Furthermore, when the researchers fed a keto diet to mice specially bred to lack the genes that code for gamma delta T cells, the diet had no effect on their survivability, confirming that ketosis was somehow upregulating these genes.

Further experiments confirmed that ketosis itself, rather than just a low-carb diet, seemed to be the triggering factor. The researchers fed some mice a high-fat diet with less carbs than the standard diet but more than the keto one. Specifically, the keto diet contained less than 1 percent carbs, the standard diet contained 58 percent carbs, and the high-fat, high-carb diet contained 20 percent carbs. While the high-fat, high-carb diet did elevate gamma delta T cell levels, it did not appear to do so to the degree where any benefit could be gained.

Don’t believe the keto hype
Remember to take your bacon-avocado omelet with a grain of salt

While this exciting finding does suggest that the keto diet may help you power through flu season, it’s important to remain realistic. For one, this study was conducted on mice, not humans. Animals respond differently to both treatments and diseases than humans do, and some researchers have found that animal trials tend to be conducted under different circumstances than human trials and can be less rigorous as well, sometimes resulting in biased findings.

What’s more, the keto diet may come with many health benefits, but its also not without its risks. The high meat component of the keto diet can damage your kidneys and cause gout, and the diet’s restrictive nature can lead to vitamin deficiencies. It ought not need to be said, but pregnant women and young children shouldn’t be put on the keto diet — the diet tricks your body into thinking it’s starving, which is not ideal for development.

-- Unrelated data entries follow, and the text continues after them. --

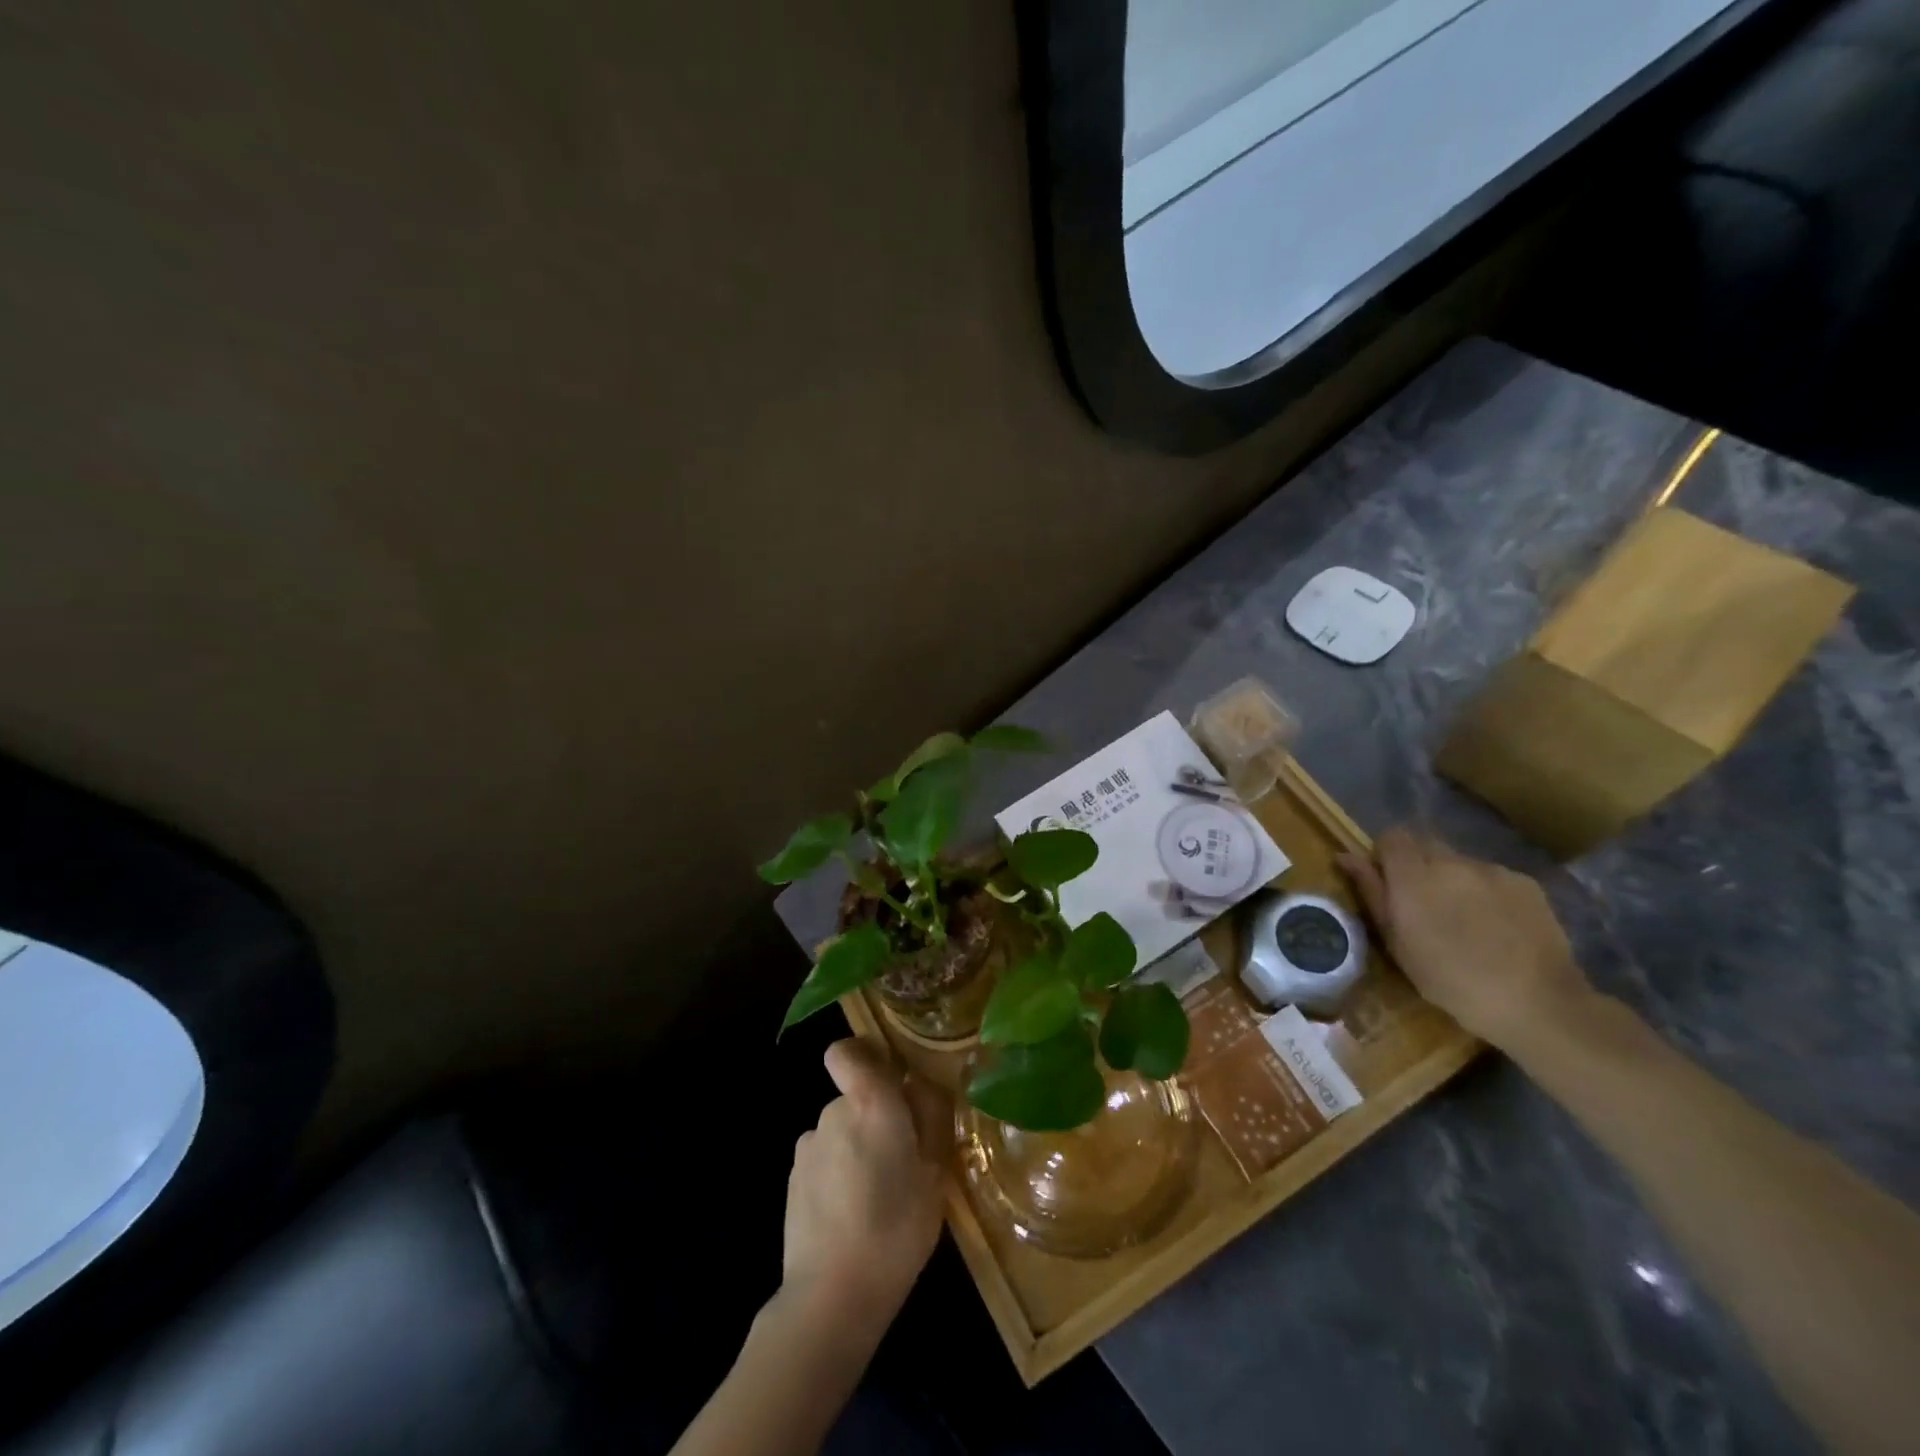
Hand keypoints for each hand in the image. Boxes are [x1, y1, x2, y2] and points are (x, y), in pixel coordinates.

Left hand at [781, 1039, 948, 1340]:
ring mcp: (808, 1147)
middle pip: (854, 1098)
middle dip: (875, 1118)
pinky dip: (837, 1176)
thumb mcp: (936, 1174)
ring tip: (878, 1197)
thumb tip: (920, 1086)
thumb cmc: (896, 1228)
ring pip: (840, 1132)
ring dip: (856, 1149)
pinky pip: (824, 1161)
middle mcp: (833, 1113)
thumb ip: (931, 1118)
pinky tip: (852, 1217)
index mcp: (871, 1103)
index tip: (888, 1079)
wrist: (831, 1296)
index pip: (847, 1052)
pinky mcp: (793, 1181)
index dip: (862, 1056)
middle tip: (903, 1161)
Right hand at [1337, 828, 1593, 1051]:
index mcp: (1413, 875)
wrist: (1537, 1002)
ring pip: (1460, 862)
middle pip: (1426, 844)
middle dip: (1418, 865)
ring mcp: (1493, 870)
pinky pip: (1493, 877)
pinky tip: (1497, 926)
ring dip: (1453, 880)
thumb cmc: (1451, 980)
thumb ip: (1371, 892)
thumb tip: (1346, 857)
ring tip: (1464, 919)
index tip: (1387, 882)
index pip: (1392, 836)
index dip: (1386, 854)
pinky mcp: (1526, 883)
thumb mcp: (1397, 942)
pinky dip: (1486, 892)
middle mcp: (1452, 861)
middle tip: (1423, 903)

Ironically, quickly switching from your normal diet to a keto one can actually give you flu-like symptoms. The “keto flu” is a temporary side effect of rapidly removing carbs from your diet that can cause nausea, headaches, weakness, issues with concentration, and other symptoms. Hardly ideal if you’re trying to stay ahead of the flu bug!

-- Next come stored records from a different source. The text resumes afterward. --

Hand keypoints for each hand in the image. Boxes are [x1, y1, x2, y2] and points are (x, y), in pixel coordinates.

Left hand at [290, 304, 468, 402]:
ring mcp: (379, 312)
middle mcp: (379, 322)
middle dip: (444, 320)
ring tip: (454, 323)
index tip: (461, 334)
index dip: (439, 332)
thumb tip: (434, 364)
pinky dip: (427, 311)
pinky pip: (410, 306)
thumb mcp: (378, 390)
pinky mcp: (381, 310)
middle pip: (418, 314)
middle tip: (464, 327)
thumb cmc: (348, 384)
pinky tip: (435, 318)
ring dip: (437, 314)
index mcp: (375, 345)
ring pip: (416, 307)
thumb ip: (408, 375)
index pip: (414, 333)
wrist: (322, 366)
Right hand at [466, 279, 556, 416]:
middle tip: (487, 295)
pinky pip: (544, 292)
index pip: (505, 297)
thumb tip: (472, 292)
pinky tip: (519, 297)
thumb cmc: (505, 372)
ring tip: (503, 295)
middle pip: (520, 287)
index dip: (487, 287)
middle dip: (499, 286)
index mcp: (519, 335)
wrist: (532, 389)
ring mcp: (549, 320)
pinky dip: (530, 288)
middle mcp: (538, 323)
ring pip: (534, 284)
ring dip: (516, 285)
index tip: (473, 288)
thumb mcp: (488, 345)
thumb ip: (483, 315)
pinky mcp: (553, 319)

Fortunately, most of these negative effects can be mitigated or avoided by building a healthy keto meal plan and transitioning gradually into a keto diet. Undertaking any diet with the goal of improving your health will require doing some homework to figure out what works, and the keto diet is no exception. It’s also important to remember that the keto diet probably works best as a short-term diet. Few people can stick with the diet over the long term, so hard evidence on its long-term impacts is scant, but it’s unlikely that excluding healthy components of a normal diet (like fruit) would be sustainable. That being said, if these findings are verified, then it might not be a bad idea to try the keto diet once flu season rears its ugly head once again.